**Required action**
Beginning with the line that contains "right elbow: (450, 192)" and ending with the line that contains "right ankle: (404, 298)", reproduce the lines of the entries below exactly, omitting pictures.

**Source records**
◇ ◇ ◇ ◇ ◇ ◇ ◇
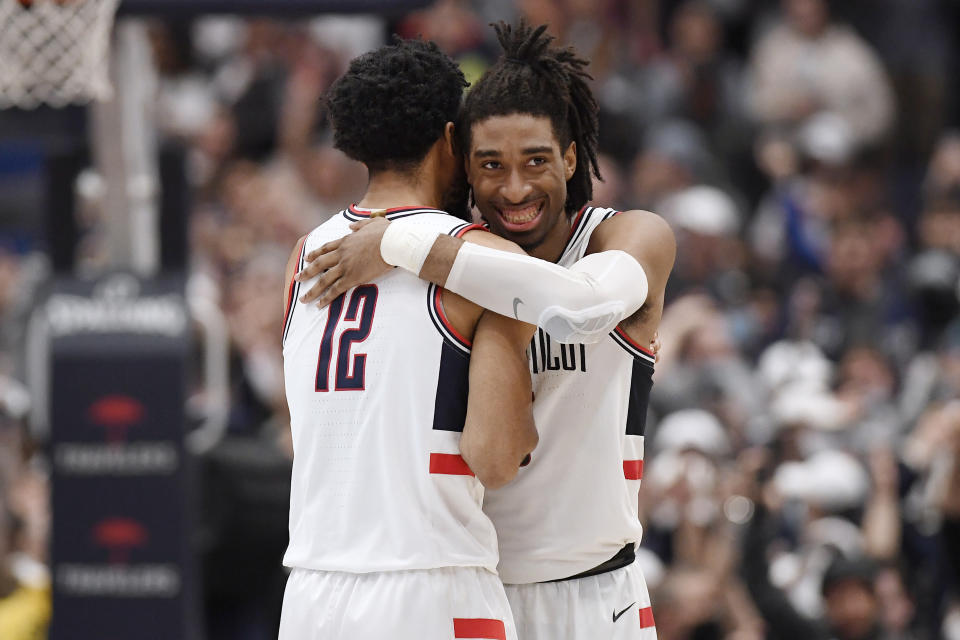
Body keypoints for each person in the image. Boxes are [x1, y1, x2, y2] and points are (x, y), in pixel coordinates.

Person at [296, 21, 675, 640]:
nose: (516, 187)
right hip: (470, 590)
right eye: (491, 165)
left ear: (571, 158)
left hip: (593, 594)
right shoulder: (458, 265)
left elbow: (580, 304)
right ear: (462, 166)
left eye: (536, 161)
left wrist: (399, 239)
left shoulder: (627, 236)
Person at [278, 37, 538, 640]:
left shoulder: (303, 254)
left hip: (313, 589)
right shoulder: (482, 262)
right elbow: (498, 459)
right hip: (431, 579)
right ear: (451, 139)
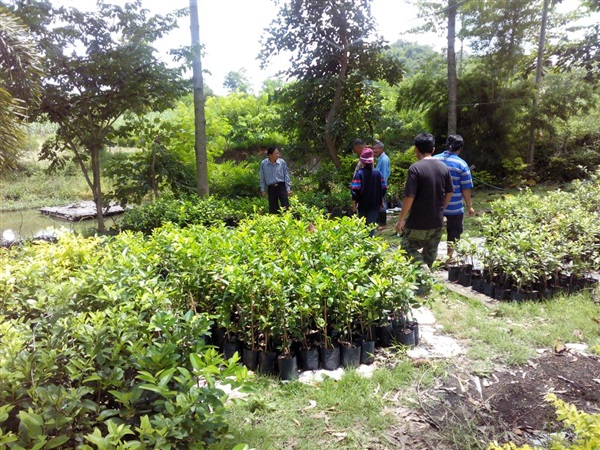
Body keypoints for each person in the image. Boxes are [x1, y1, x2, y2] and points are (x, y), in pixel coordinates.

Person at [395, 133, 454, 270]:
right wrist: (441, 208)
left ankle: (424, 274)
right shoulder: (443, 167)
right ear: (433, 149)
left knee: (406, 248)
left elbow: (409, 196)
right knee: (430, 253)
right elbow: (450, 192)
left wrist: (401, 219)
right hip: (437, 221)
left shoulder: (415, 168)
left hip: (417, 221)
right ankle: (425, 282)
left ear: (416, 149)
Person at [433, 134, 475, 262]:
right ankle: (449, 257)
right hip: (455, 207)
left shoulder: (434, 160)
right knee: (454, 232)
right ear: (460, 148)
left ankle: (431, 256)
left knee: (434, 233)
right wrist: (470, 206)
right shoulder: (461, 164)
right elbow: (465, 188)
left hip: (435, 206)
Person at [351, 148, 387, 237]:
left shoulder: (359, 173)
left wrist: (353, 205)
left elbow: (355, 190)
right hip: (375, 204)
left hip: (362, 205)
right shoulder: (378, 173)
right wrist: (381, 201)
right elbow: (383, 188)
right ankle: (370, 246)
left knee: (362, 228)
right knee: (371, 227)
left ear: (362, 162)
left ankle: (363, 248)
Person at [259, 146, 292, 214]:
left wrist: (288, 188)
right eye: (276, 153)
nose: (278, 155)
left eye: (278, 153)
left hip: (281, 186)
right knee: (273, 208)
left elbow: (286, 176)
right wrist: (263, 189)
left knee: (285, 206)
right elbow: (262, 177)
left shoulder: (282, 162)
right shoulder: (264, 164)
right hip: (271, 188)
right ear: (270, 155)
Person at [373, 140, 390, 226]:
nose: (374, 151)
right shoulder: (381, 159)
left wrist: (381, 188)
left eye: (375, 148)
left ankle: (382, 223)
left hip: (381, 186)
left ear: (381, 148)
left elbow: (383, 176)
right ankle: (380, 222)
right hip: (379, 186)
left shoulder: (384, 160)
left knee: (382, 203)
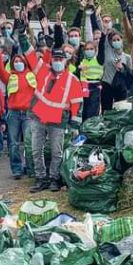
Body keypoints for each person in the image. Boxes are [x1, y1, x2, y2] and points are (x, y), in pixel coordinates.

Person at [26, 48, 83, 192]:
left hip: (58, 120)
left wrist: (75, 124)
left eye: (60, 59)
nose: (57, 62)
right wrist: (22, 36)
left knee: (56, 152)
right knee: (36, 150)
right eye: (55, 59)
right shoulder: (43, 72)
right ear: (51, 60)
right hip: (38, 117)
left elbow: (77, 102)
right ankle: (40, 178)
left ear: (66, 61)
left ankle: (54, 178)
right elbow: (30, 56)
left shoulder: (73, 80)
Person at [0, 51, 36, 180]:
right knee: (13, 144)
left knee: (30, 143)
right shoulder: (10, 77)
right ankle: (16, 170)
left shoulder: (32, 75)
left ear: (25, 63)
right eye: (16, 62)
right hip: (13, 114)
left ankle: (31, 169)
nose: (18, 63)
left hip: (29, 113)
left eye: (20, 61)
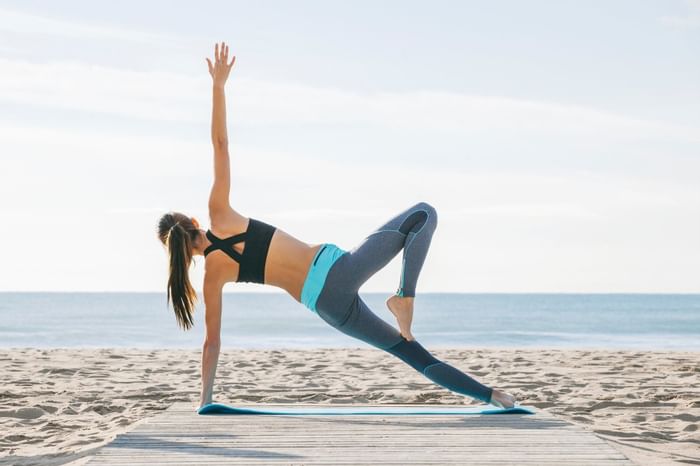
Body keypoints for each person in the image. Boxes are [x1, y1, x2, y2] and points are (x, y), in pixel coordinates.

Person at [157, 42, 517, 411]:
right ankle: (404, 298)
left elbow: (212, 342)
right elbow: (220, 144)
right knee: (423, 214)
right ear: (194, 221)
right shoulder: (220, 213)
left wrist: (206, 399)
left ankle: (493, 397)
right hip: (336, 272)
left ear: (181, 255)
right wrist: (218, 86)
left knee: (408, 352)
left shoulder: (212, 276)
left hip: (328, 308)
◇ ◇ ◇ ◇ ◇ ◇ ◇
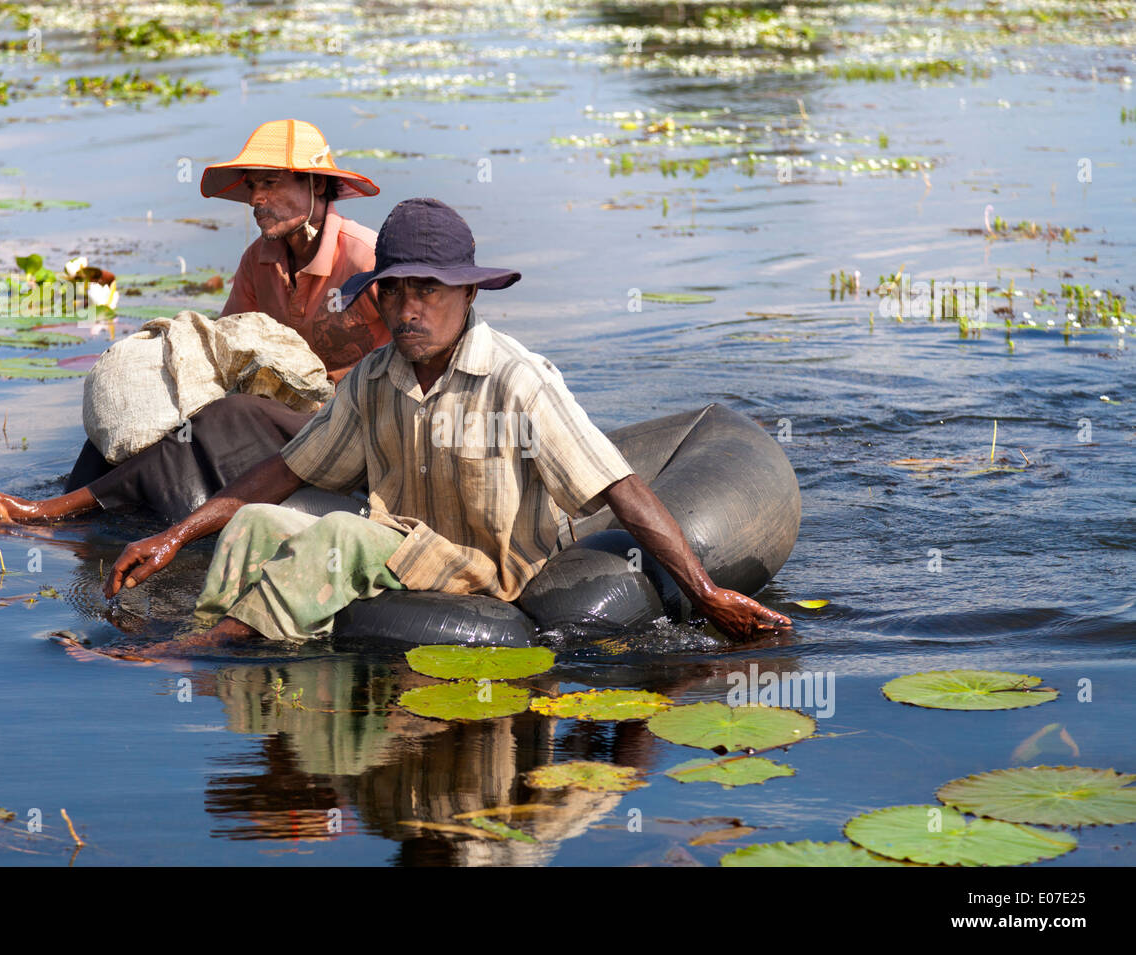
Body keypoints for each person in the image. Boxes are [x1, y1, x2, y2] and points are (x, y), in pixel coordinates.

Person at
◇ ◇ ◇ ◇ ◇ ◇ ◇
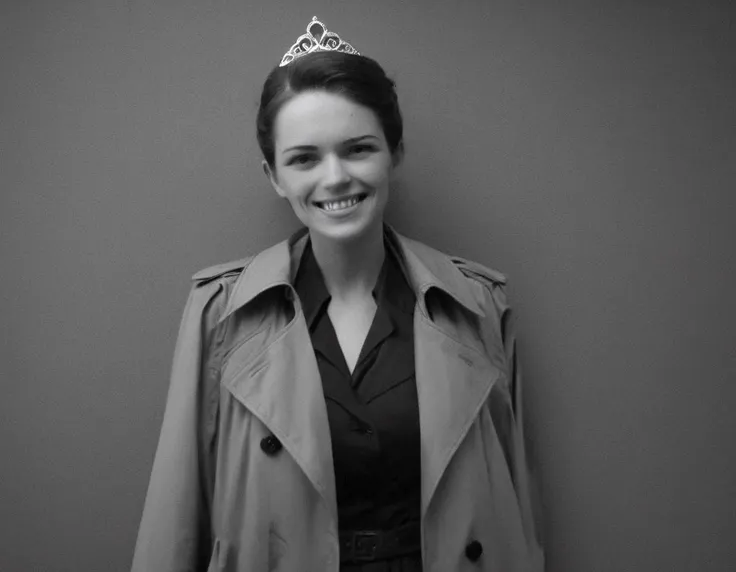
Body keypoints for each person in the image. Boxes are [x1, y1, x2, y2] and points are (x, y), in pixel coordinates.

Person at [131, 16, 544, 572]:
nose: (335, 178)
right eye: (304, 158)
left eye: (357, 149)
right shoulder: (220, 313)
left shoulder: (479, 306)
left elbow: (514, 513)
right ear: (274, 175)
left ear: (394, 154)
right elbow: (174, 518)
◇ ◇ ◇ ◇ ◇ ◇ ◇
**Response box**
right elbow: (450, 192)
left wrist: (401, 219)
right hip: (437, 221)
left shoulder: (415, 168)
left hip: (417, 221)
right ankle: (425, 282)
left ear: (416, 149)
Person at [433, 134, 475, 262]:
right ankle: (449, 257)
right hip: (455, 207)
left shoulder: (434, 160)
right knee: (454, 232)
right ear: (460, 148)
left ankle: (431, 256)
left knee: (434, 233)
right wrist: (470, 206)
right shoulder: (461, 164)
right elbow: (465, 188)
left hip: (435, 206)
Person at [351, 148, 387, 237]:
left shoulder: (359, 173)
left wrist: (353, 205)
left elbow: (355, 190)
right hip: (375, 204)
left hip: (362, 205)
right shoulder: (378, 173)
right wrist: (381, 201)
right elbow: (383, 188)
right ankle: (370, 246)
left knee: (362, 228)
right knee: (371, 227)
left ear: (362, 162)
left ankle: (363, 248)
Person at [259, 146, 292, 214]:
left wrist: (288, 188)
right eye: (276, 153)
nose: (278, 155)
left eye: (278, 153)
left hip: (281, 186)
right knee: (273, 208)
left elbow: (286, 176)
right wrist: (263, 189)
left knee: (285, 206)
right elbow: (262, 177)
left shoulder: (282, 162)
right shoulder: (264, 164)
right hip: (271, 188)
right ear: (270, 155)
Person at [373, 140, 390, 226]:
nose: (374, 151)
right shoulder: (381, 159)
left wrist: (381, 188)
left eye: (375, 148)
left ankle: (382, 223)
left hip: (381, 186)
left ear: (381, 148)
left elbow: (383, 176)
right ankle: (380, 222)
right hip: (379, 186)
left shoulder: (384, 160)
left knee: (382, 203)
Body keypoints for each person in the image. Boxes are [x1, y1, x2, y2] and points are (x, y), in pixel coordinates.

Person at [26, 48, 83, 192]:
left hip: (58, 120)
left wrist: (75, 124)
left eye: (60, 59)
nose: (57, 62)
right wrist: (22, 36)
left knee: (56, 152)
right knee: (36, 150)
right eye: (55, 59)
right shoulder: (43, 72)
right ear: (51, 60)
right hip: (38, 117)
left elbow: (77, 102)
right ankle: (40, 178)
left ear: (66, 61)
left ankle: (54, 178)
right elbow: (30, 56)
left shoulder: (73, 80)
Person at [0, 51, 36, 180]:
right knee: (13, 144)
left knee: (30, 143)
right shoulder: (10, 77)
right ankle: (16, 170)
left shoulder: (32, 75)
left ear: (25, 63)
right eye: (16, 62)
right hip: (13, 114)
left ankle: (31, 169)
nose: (18, 63)
left hip: (29, 113)
left eye: (20, 61)
Body keypoints for each person in the image. Boxes are [x1, y1, x2, y2] and points are (x, y), in pixel coordinates.

Person at [157, 42, 517, 411]:
right ankle: (404, 298)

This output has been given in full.